- _The data_:
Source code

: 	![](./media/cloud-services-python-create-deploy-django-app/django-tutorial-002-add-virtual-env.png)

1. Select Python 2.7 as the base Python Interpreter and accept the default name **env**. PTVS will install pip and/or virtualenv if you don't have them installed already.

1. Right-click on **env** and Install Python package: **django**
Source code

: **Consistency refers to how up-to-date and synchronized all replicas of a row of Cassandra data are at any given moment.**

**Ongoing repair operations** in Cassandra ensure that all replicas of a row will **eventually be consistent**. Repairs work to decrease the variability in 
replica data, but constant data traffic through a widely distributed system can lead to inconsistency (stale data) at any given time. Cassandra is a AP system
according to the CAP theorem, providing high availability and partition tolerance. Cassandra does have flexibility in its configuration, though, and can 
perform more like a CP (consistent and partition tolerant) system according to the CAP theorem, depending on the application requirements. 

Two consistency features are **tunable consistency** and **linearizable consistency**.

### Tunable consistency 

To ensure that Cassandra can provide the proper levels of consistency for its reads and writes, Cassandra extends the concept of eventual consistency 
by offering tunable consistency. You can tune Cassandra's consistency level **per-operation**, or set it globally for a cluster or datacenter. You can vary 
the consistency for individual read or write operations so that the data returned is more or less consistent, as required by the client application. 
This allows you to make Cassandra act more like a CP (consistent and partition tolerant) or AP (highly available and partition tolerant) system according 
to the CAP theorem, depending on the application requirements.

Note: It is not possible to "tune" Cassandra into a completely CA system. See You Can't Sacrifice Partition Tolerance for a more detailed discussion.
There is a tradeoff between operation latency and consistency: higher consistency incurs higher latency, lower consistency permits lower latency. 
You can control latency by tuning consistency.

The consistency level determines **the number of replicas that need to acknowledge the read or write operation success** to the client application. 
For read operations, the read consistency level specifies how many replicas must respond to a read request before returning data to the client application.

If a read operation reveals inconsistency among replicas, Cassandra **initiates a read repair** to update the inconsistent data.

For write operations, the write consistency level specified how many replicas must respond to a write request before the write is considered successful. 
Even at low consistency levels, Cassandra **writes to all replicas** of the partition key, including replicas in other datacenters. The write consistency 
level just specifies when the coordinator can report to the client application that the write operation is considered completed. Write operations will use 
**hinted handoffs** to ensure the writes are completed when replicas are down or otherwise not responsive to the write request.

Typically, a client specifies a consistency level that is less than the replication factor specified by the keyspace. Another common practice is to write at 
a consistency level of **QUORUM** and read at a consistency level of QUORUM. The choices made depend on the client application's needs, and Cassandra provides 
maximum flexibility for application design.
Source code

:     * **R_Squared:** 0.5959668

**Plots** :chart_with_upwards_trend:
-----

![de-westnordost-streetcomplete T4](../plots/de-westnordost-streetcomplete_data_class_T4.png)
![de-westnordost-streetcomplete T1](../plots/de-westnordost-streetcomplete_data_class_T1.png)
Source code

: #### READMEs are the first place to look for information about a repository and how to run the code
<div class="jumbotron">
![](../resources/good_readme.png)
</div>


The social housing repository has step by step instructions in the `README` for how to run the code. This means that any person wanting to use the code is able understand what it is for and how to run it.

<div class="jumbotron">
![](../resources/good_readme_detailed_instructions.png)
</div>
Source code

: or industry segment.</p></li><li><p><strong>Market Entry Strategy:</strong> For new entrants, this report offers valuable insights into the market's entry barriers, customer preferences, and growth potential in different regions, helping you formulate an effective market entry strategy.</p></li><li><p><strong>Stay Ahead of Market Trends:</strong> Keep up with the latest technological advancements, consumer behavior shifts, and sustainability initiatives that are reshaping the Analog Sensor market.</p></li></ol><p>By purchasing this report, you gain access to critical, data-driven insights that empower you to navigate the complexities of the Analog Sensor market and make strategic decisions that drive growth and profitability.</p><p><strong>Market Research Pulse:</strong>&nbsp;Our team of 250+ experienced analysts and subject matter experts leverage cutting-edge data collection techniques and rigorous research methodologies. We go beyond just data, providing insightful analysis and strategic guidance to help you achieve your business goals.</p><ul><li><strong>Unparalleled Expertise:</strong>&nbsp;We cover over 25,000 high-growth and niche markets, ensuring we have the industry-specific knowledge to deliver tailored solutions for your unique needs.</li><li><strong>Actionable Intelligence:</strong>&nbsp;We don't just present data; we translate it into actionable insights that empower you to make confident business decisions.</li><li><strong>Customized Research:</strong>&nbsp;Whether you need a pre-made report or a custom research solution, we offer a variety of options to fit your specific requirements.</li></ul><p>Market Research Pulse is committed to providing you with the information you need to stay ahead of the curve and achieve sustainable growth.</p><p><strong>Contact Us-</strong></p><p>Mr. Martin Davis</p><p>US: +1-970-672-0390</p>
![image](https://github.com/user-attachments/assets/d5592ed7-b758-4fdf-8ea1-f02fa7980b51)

- _Task statement_: Reproduce all of the material above verbatim, character for character.

- _Your solution_:
Source code

: 	![](./media/cloud-services-python-create-deploy-django-app/django-tutorial-002-add-virtual-env.png)

1. Select Python 2.7 as the base Python Interpreter and accept the default name **env**. PTVS will install pip and/or virtualenv if you don't have them installed already.

1. Right-click on **env** and Install Python package: **django**
Source code

: **Consistency refers to how up-to-date and synchronized all replicas of a row of Cassandra data are at any given moment.**

**Ongoing repair operations** in Cassandra ensure that all replicas of a row will **eventually be consistent**. Repairs work to decrease the variability in 
replica data, but constant data traffic through a widely distributed system can lead to inconsistency (stale data) at any given time. Cassandra is a AP system
according to the CAP theorem, providing high availability and partition tolerance. Cassandra does have flexibility in its configuration, though, and can 
perform more like a CP (consistent and partition tolerant) system according to the CAP theorem, depending on the application requirements. 

Two consistency features are **tunable consistency** and **linearizable consistency**.

### Tunable consistency 

To ensure that Cassandra can provide the proper levels of consistency for its reads and writes, Cassandra extends the concept of eventual consistency 
by offering tunable consistency. You can tune Cassandra's consistency level **per-operation**, or set it globally for a cluster or datacenter. You can vary 
the consistency for individual read or write operations so that the data returned is more or less consistent, as required by the client application. 
This allows you to make Cassandra act more like a CP (consistent and partition tolerant) or AP (highly available and partition tolerant) system according 
to the CAP theorem, depending on the application requirements.

Note: It is not possible to "tune" Cassandra into a completely CA system. See You Can't Sacrifice Partition Tolerance for a more detailed discussion.
There is a tradeoff between operation latency and consistency: higher consistency incurs higher latency, lower consistency permits lower latency. 
You can control latency by tuning consistency.

The consistency level determines **the number of replicas that need to acknowledge the read or write operation success** to the client application. 
For read operations, the read consistency level specifies how many replicas must respond to a read request before returning data to the client application.

If a read operation reveals inconsistency among replicas, Cassandra **initiates a read repair** to update the inconsistent data.

For write operations, the write consistency level specified how many replicas must respond to a write request before the write is considered successful. 
Even at low consistency levels, Cassandra **writes to all replicas** of the partition key, including replicas in other datacenters. The write consistency 
level just specifies when the coordinator can report to the client application that the write operation is considered completed. Write operations will use 
**hinted handoffs** to ensure the writes are completed when replicas are down or otherwise not responsive to the write request.

Typically, a client specifies a consistency level that is less than the replication factor specified by the keyspace. Another common practice is to write at 
a consistency level of **QUORUM** and read at a consistency level of QUORUM. The choices made depend on the client application's needs, and Cassandra provides 
maximum flexibility for application design.
Source code

:     * **R_Squared:** 0.5959668

**Plots** :chart_with_upwards_trend:
-----

![de-westnordost-streetcomplete T4](../plots/de-westnordost-streetcomplete_data_class_T4.png)
![de-westnordost-streetcomplete T1](../plots/de-westnordost-streetcomplete_data_class_T1.png)
Source code

: #### READMEs are the first place to look for information about a repository and how to run the code
<div class="jumbotron">
![](../resources/good_readme.png)
</div>


The social housing repository has step by step instructions in the `README` for how to run the code. This means that any person wanting to use the code is able understand what it is for and how to run it.

<div class="jumbotron">
![](../resources/good_readme_detailed_instructions.png)
</div>
Source code

: or industry segment.</p></li><li><p><strong>Market Entry Strategy:</strong> For new entrants, this report offers valuable insights into the market's entry barriers, customer preferences, and growth potential in different regions, helping you formulate an effective market entry strategy.</p></li><li><p><strong>Stay Ahead of Market Trends:</strong> Keep up with the latest technological advancements, consumer behavior shifts, and sustainability initiatives that are reshaping the Analog Sensor market.</p></li></ol><p>By purchasing this report, you gain access to critical, data-driven insights that empower you to navigate the complexities of the Analog Sensor market and make strategic decisions that drive growth and profitability.</p><p><strong>Market Research Pulse:</strong>&nbsp;Our team of 250+ experienced analysts and subject matter experts leverage cutting-edge data collection techniques and rigorous research methodologies. We go beyond just data, providing insightful analysis and strategic guidance to help you achieve your business goals.</p><ul><li><strong>Unparalleled Expertise:</strong>&nbsp;We cover over 25,000 high-growth and niche markets, ensuring we have the industry-specific knowledge to deliver tailored solutions for your unique needs.</li><li><strong>Actionable Intelligence:</strong>&nbsp;We don't just present data; we translate it into actionable insights that empower you to make confident business decisions.</li><li><strong>Customized Research:</strong>&nbsp;Whether you need a pre-made report or a custom research solution, we offer a variety of options to fit your specific requirements.</li></ul><p>Market Research Pulse is committed to providing you with the information you need to stay ahead of the curve and achieve sustainable growth.</p><p><strong>Contact Us-</strong></p><p>Mr. Martin Davis</p><p>US: +1-970-672-0390</p>
![image](https://github.com/user-attachments/assets/d5592ed7-b758-4fdf-8ea1-f02fa7980b51)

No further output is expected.